Prediction of lidocaine tissue concentrations following different dose regimes during cardiac arrest using a physiologically based pharmacokinetic model

The purpose of our study was to develop a physiologically based pharmacokinetic (PBPK) model describing the behavior of lidocaine in humans by scaling up physiological variables from animal models of cardiac arrest. We attempted to identify the optimal dose regime for lidocaine during cardiac arrest using this model.We designed a flow-dependent PBPK model representing nine body tissues for lidocaine. Physiological organ flow rates, tissue volumes, and plasma-tissue partition parameters for lidocaine in humans were taken from the literature. Data from published animal studies were used to estimate loss of organ blood flow during cardiac arrest and lidocaine tissue partition coefficients. The model assumed a 70 kg cardiac arrest patient. The following five lidocaine dose regimes were simulated: (1) 4 mg/kg i.v. push (IVP) (2) 1.5 mg/kg IVP then 1.5 mg/kg IVP in 4 min, (3) 3 mg/kg IVP, (4) 2 mg/kg IVP, and (5) 1.5 mg/kg IVP. A simulation of Regimen 2, which is the current American Heart Association (AHA) recommendation, suggests that the concentration of lidocaine is suboptimal at the decision point (3-5 min) to administer another dose.

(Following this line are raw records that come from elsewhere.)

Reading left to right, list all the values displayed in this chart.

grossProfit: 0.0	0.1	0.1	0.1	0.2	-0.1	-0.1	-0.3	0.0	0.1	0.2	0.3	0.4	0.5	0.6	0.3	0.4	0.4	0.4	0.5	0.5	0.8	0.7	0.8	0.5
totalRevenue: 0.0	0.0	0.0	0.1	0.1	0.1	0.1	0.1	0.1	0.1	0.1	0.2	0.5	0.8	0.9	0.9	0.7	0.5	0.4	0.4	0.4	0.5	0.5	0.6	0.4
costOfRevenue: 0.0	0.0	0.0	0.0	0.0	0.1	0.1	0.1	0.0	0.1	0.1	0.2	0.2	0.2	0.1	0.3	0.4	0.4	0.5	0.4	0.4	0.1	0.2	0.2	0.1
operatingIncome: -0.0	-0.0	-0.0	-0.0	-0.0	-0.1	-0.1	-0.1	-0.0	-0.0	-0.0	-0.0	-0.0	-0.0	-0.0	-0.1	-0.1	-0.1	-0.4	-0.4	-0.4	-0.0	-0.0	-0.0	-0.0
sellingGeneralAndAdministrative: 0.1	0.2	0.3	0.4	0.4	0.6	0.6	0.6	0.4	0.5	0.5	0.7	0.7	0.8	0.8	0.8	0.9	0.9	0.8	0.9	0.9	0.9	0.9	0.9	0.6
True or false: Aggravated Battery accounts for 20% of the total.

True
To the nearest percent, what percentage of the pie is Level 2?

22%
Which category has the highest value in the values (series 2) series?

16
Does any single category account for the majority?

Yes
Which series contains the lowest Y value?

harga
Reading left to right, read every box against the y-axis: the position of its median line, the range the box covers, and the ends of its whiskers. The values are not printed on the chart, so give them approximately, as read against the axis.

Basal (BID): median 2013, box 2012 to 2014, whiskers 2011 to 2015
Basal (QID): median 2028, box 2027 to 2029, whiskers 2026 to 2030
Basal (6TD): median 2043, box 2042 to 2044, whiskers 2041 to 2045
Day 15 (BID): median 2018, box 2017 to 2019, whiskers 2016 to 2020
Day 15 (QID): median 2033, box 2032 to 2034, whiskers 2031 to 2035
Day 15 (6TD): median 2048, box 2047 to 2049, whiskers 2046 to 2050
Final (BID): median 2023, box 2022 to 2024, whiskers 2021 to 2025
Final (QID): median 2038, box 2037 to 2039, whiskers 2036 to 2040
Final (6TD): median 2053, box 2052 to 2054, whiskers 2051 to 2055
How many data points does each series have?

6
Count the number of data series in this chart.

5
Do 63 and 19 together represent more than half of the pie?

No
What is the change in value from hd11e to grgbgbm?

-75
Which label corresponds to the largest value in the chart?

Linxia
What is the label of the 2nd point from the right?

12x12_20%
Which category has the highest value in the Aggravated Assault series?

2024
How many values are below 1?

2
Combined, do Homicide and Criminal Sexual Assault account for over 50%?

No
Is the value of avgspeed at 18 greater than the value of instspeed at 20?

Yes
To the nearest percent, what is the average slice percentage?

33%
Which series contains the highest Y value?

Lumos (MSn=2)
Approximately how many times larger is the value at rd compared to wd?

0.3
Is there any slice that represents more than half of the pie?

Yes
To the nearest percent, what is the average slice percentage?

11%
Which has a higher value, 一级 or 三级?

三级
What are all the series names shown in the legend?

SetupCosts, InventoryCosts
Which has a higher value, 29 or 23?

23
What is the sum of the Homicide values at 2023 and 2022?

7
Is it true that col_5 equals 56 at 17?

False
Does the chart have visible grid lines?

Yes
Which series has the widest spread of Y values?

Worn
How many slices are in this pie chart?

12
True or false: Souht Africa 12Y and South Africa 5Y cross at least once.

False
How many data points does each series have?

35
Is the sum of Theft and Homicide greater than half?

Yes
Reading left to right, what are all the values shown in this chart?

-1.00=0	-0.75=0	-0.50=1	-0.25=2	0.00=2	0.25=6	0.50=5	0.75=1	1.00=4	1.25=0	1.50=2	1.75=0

Regimen 4 offers a slightly more rapid progress towards optimal cardiac concentrations and more acceptable brain concentrations compared to regimes 1-3.Simulations from our PBPK model suggest that the current AHA lidocaine dose regime for cardiac arrest may not result in optimal lidocaine concentrations in the heart and brain. Simulations suggest that 2 mg/kg IVP may be the most acceptable lidocaine dose regime during cardiac arrest.